EDS suggests that SMBs gain its expertise and experience from its long history of managing the complex IT environments of many of the largest organizations in the world. In truth, EDS’ outsourcing systems and staff are not geared toward the more narrow technical requirements of SMBs. The company’s consultants are too expensive and accustomed to complex IT environments, and its sales team is too costly to succeed in the price-sensitive SMB market.

This isn’t EDS’s first foray into the SMB market. The company partnered with BellSouth in 1998 to offer e-business and Web hosting services to SMBs and was replaced by IBM in 2001. EDS lacked the field staff to support BellSouth’s SMB sales efforts, and its cost of services was too high to appeal to BellSouth’s SMB customers.

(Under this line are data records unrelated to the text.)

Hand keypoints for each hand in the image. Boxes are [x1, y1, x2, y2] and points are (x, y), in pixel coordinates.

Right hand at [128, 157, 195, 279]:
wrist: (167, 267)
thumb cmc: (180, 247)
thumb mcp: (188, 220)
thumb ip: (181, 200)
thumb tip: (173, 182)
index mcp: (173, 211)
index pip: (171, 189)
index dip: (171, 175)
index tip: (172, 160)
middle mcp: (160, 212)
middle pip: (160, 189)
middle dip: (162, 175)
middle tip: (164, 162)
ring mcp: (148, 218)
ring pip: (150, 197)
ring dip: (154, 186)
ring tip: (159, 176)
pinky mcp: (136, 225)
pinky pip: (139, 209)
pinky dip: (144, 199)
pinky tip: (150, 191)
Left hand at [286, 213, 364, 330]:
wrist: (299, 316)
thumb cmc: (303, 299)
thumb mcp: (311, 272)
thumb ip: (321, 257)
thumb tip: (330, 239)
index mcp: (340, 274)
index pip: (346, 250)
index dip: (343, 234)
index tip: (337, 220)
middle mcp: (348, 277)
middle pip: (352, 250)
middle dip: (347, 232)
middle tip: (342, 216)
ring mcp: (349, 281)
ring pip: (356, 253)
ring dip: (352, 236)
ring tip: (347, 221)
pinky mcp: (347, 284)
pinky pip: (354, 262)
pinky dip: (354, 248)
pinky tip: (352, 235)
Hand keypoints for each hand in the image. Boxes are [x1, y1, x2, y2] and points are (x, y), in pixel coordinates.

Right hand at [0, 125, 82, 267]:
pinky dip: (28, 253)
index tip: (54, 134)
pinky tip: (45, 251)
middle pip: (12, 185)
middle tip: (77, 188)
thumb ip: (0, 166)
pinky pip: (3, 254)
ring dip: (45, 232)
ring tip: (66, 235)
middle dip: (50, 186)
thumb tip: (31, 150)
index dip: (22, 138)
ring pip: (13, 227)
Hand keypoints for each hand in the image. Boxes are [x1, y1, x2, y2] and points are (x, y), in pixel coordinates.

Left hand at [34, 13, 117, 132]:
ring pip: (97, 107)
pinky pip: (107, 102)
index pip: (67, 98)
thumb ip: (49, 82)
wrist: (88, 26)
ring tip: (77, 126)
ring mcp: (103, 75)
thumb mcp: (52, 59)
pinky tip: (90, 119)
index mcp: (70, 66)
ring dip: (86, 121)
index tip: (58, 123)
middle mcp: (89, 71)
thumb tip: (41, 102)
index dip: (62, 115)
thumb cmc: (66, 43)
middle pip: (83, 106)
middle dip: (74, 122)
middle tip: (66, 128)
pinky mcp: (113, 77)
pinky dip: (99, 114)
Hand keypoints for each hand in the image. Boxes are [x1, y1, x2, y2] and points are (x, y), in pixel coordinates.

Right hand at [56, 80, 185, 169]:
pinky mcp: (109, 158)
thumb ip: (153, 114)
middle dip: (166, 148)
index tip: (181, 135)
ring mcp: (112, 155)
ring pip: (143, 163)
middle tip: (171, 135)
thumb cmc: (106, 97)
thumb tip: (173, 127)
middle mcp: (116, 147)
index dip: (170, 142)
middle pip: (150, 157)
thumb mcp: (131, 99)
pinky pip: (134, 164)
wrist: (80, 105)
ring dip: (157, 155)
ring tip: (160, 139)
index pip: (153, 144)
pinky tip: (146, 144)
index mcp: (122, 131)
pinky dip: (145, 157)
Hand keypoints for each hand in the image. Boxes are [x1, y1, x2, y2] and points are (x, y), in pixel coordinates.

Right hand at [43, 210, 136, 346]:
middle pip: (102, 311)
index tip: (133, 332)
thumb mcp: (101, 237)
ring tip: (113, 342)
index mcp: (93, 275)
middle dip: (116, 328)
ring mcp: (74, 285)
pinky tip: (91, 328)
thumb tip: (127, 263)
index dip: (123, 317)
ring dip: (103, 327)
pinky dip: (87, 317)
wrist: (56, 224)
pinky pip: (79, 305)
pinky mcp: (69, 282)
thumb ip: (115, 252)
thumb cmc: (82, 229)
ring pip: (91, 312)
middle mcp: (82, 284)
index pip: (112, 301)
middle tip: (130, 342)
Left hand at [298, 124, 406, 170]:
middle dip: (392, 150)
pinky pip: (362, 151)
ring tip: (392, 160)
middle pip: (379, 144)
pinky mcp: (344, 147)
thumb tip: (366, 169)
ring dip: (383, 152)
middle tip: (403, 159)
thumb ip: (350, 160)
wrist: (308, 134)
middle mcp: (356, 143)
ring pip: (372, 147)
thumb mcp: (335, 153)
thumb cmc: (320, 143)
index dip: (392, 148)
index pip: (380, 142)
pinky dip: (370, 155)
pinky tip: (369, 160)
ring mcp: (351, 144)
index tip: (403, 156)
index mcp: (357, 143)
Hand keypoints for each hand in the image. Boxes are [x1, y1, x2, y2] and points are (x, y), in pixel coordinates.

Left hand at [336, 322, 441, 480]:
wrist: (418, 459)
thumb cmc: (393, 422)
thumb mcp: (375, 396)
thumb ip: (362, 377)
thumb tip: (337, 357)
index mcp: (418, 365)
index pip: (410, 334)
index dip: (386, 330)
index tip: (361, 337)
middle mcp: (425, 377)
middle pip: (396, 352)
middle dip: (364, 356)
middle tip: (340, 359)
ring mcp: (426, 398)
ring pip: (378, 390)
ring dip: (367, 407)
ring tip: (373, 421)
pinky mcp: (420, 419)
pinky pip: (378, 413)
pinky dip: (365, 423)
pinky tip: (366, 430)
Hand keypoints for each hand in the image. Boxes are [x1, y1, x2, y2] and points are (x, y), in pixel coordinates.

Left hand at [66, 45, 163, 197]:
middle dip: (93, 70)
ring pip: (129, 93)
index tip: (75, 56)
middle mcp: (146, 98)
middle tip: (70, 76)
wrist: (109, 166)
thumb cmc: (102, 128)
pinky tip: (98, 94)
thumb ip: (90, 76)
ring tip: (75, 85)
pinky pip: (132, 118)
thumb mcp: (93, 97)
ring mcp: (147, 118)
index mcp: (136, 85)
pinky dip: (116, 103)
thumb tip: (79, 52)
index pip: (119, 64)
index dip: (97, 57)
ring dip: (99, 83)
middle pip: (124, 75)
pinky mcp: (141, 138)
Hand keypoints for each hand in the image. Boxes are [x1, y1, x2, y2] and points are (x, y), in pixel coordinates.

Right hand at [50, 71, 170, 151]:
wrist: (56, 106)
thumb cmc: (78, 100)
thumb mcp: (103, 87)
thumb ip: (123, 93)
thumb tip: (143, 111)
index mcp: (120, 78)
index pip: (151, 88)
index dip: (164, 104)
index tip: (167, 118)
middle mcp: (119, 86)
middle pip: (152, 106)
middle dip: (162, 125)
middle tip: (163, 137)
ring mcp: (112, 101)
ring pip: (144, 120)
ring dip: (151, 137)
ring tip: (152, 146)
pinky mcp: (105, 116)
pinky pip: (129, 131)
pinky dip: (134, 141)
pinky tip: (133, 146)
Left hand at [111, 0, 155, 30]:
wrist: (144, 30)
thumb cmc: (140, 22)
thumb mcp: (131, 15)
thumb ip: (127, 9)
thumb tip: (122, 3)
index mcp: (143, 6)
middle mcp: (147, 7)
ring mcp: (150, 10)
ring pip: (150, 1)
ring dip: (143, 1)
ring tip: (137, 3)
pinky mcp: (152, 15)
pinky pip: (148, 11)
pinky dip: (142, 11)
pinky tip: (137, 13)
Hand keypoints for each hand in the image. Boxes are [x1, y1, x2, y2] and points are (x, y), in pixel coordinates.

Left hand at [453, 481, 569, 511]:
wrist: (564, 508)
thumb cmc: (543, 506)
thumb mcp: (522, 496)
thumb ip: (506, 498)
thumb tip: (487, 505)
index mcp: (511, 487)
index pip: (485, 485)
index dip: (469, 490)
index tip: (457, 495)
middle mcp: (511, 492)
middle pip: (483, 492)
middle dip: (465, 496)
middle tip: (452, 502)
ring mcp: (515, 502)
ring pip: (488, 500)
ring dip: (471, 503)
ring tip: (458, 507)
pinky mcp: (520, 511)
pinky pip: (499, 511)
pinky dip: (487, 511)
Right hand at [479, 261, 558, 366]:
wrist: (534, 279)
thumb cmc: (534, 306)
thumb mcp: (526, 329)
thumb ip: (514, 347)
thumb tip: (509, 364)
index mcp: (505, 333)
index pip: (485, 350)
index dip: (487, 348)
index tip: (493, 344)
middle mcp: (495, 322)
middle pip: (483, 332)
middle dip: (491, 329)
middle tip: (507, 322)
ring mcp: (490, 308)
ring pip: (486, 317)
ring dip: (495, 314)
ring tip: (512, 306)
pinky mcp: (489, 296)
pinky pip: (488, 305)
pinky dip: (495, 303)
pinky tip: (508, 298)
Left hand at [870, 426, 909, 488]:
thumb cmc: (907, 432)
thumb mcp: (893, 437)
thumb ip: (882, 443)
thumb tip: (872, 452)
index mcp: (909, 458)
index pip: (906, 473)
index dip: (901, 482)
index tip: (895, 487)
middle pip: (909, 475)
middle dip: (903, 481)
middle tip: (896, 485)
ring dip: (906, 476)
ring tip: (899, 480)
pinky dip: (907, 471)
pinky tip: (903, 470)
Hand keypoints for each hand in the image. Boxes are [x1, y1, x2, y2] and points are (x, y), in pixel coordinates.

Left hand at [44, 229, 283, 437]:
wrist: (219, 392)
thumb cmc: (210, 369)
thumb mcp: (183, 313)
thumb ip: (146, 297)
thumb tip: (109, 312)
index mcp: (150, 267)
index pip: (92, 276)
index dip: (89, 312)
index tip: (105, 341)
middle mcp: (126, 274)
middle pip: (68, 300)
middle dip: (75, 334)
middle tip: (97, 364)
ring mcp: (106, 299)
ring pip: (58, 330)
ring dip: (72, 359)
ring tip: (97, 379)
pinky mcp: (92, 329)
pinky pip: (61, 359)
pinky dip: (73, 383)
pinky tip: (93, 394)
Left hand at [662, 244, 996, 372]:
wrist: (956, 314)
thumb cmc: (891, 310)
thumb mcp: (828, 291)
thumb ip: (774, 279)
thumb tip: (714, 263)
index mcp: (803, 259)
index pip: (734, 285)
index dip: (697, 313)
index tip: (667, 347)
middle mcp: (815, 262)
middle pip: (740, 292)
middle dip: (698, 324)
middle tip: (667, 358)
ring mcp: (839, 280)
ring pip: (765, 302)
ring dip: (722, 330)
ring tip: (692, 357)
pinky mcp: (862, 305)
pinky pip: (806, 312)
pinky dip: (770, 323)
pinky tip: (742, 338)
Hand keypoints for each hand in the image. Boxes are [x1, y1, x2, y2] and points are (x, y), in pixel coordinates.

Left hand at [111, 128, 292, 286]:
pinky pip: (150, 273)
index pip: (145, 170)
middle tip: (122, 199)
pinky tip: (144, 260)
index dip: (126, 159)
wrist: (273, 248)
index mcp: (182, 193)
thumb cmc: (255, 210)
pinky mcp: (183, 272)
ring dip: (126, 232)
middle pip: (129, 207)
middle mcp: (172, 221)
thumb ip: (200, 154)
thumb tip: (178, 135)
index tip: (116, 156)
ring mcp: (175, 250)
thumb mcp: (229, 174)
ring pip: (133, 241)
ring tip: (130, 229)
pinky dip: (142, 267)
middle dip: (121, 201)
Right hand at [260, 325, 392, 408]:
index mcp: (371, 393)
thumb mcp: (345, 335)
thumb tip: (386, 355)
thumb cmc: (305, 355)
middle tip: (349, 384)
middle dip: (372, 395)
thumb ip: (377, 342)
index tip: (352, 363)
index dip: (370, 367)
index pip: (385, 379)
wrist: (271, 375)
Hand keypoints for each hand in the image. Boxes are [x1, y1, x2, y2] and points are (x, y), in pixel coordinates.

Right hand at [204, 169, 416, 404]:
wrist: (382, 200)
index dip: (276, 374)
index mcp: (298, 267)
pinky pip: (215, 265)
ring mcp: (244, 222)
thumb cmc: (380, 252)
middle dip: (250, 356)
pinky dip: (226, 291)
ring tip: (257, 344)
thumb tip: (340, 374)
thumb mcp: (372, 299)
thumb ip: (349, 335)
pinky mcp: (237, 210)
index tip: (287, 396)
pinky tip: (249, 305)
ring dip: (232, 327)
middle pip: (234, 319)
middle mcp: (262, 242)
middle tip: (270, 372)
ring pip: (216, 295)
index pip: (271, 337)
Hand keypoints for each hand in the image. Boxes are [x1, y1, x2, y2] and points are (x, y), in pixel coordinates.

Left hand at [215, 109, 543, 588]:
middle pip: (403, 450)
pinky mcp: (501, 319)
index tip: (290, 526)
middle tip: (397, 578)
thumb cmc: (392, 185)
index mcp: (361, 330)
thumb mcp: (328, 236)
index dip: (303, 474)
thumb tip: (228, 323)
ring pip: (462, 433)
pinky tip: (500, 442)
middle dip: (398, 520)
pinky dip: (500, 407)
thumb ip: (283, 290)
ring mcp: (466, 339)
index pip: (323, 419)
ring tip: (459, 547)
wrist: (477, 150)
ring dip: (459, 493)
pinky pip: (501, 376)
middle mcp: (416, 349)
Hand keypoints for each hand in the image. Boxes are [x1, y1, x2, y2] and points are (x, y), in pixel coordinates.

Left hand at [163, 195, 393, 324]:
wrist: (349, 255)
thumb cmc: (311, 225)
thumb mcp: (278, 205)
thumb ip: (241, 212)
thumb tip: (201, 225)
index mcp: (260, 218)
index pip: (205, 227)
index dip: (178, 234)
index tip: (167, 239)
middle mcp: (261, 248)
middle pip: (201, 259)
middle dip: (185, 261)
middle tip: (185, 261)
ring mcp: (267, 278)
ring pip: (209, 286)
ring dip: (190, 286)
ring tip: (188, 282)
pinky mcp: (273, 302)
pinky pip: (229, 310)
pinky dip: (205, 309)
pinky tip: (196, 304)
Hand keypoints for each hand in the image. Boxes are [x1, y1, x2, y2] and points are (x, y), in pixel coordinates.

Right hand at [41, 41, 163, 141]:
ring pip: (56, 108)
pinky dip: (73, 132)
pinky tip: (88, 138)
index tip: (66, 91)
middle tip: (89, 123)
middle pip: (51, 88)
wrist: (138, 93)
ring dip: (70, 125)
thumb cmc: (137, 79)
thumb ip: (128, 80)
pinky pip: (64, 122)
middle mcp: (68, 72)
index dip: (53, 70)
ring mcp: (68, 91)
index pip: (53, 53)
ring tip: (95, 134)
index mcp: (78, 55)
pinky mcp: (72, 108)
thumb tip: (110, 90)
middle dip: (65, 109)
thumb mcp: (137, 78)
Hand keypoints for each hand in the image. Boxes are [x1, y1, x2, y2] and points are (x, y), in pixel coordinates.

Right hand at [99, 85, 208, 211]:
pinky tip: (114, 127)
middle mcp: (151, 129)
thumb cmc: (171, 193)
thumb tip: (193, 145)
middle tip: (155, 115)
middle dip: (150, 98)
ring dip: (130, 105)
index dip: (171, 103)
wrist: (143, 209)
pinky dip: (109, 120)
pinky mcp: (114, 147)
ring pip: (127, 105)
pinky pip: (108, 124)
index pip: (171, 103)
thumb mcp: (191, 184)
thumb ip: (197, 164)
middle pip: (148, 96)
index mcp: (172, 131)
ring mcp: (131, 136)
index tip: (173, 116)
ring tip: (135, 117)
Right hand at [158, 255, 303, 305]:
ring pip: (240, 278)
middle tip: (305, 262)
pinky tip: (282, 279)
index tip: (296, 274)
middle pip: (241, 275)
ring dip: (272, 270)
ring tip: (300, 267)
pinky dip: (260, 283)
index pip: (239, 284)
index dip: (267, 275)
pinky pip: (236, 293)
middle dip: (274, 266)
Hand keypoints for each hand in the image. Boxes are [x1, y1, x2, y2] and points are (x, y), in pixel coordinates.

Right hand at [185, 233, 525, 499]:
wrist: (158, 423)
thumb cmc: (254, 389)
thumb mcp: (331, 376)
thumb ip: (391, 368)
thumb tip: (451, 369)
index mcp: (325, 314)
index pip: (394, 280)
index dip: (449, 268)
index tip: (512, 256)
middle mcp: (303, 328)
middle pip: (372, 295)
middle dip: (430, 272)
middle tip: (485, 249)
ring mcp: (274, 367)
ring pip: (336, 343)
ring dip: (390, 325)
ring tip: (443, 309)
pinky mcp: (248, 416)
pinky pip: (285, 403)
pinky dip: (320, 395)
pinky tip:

EDS has done little to remedy these issues. In fact, the company is facing severe financial challenges because of recent problems with its traditional outsourcing business. Given EDS’s limitations in the SMB market, the company should have used Microsoft’s BDD capability to enhance its desktop outsourcing capabilities in its traditional large enterprise target market rather than overextend itself into a new market.

The EDS-Microsoft partnership serves as a warning to both SMBs and large companies to examine carefully whether the service provider pursuing their outsourcing business is properly structured to satisfy their needs and whether its services are really better than what users can get on their own.